Chicagoans have been stuck inside since November because of our infamous winters, but the forecast highs are finally reaching past 50 and the sun is setting past 7 p.m., which means it’s time to start getting back outside.
Living in Chicago has its advantages when it comes to outdoor activities: the Lake Michigan lakefront, the 606 trail, plenty of neighborhood parks, Lincoln Park Zoo, and just getting out there and exploring the city. But I crave more than just sneak peeks of nature: I need forests filled to the brim with trees, a dirt hiking trail underneath my feet, and the elimination of the sounds of sirens and car horns.
It can be tough to find secluded nature near Chicago, but I have been able to find a few places to retreat to when I need to get back to nature.
About a 20-minute drive north of Chicago is a little known secret, LaBagh Woods. The north branch of the Chicago River runs through it, and there are trails that you can walk to take in some fresh air.
What I love about LaBagh Woods is that it’s easy to get to, and while it is a forest preserve, it’s where nature meets urban, because of the cool graffiti that dons the bridge (which also proves to be an excellent photo op).
I usually set up a hammock by the river and relax to the sounds of the water. And, if you’re lucky, you’ll run into some wildlife. I ran into a deer there once while on a trail and got as close to five feet from it…city deer are not afraid!
Garfield Park Conservatory
For chillier days that don’t reach above 50 or for rainy days where you can’t stand to be inside of the house any longer, I love the Garfield Park Conservatory. Located in East Garfield Park, it is one of the largest botanical conservatories in the country. Inside a giant glass dome, you are removed from the concrete jungle and taken into an actual jungle.
Huge palm trees, lush ferns, indoor lagoons, leafy plants, and prickly cacti make up some of the over 2,000 plants that grow both inside and outside. You can practice meditation around the plants, or simply wander aimlessly through the different plant-themed rooms. It’s easy to get lost in the narrow, shadowed walkways of the conservatory, and it’s refreshing to be able to get up close and personal with nature, no matter what the weather is like outside.

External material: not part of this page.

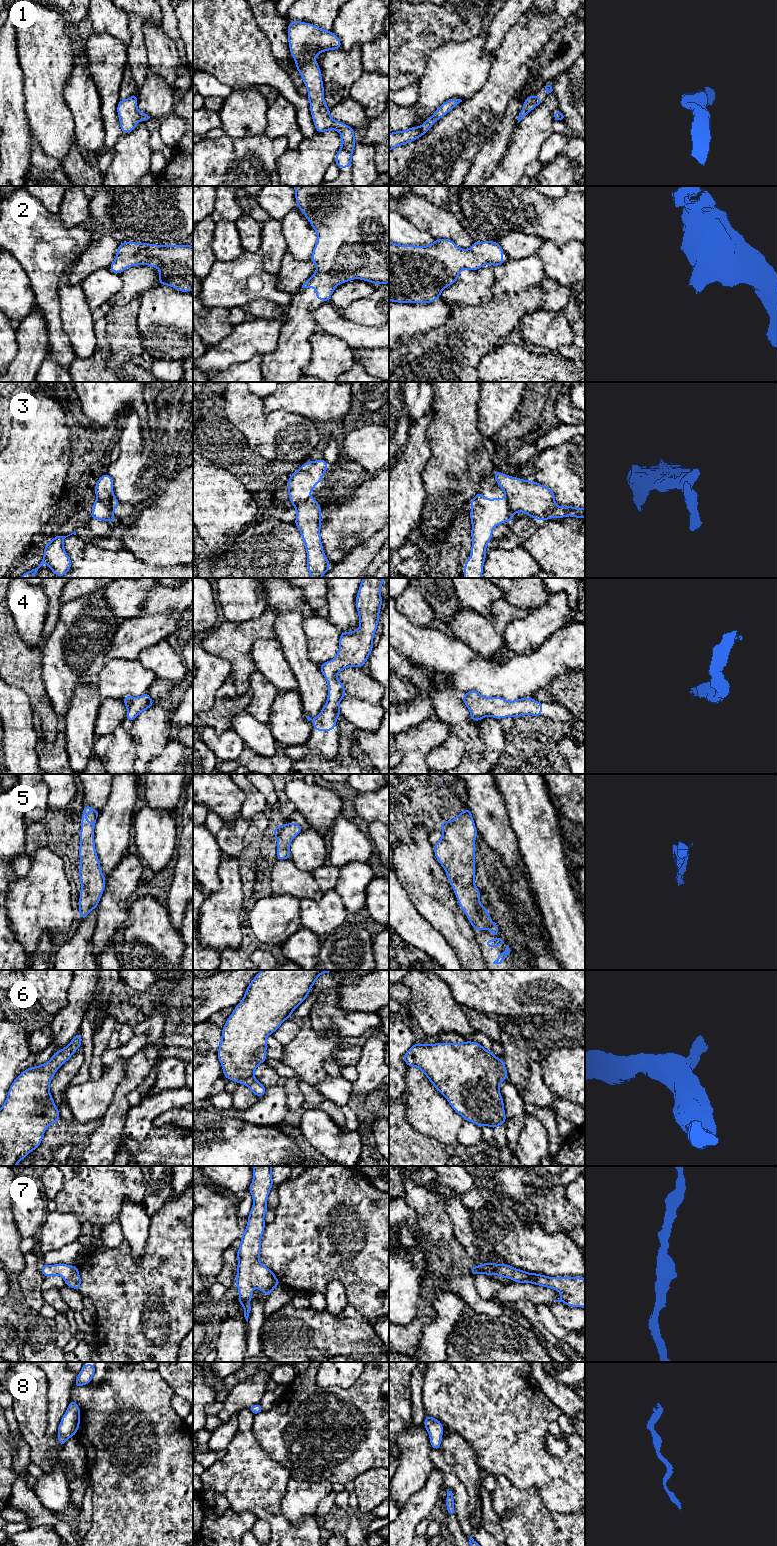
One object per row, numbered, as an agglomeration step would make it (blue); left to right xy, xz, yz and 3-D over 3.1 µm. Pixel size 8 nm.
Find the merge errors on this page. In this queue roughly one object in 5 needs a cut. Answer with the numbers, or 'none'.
3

Montrose Point Bird Sanctuary
You’ve probably heard or have been to Montrose Beach and its famous dog beach, but just southeast of the sandy beach itself is a bird sanctuary that truly is a sanctuary from the rest of the city. The entrance can be a bit hidden, but you can enter the sanctuary past where the dock ends into a densely wooded area.
The grass-lined trails lead you through the sanctuary that’s full of wildflowers and songbirds in the spring and summer, but it’s easy to get turned around because the trails break off frequently. However, I’ve found that getting lost in nature is never a bad thing.
This is a great secluded spot to get away from the beach goers and crowded families, and there’s even a little grassy peninsula you can get to so you can feel extra privacy.
Chicago River North Branch Kayaking
You can rent kayaks on the Chicago River downtown and take in the scenes of the Loop, but to get a more remote and natural taste of the Chicago River, head to Clark Park in Chicago’s Avondale neighborhood where you can rent single kayaks for $15 an hour or tandem kayaks for $20 an hour.
From Avondale, you’ll paddle north, into the more secluded and wooded parts of the Chicago River that pass through neighborhoods like North Center, Ravenswood Manor, and Albany Park. You’ll pass under bridges and get to experience rare nature in Chicago including wildlife like turtles, ducks, and even the occasional beaver.
Canoe and kayak rentals in Chicago are open May through October, and there are even special scheduled sunset trips!
Of course, if you crave expansive forests and hiking trails that run for miles, you’ll need to travel about an hour and a half to Starved Rock State Park. But for those days where you just need to reconnect with Mother Nature, these Chicago nature spots do the trick.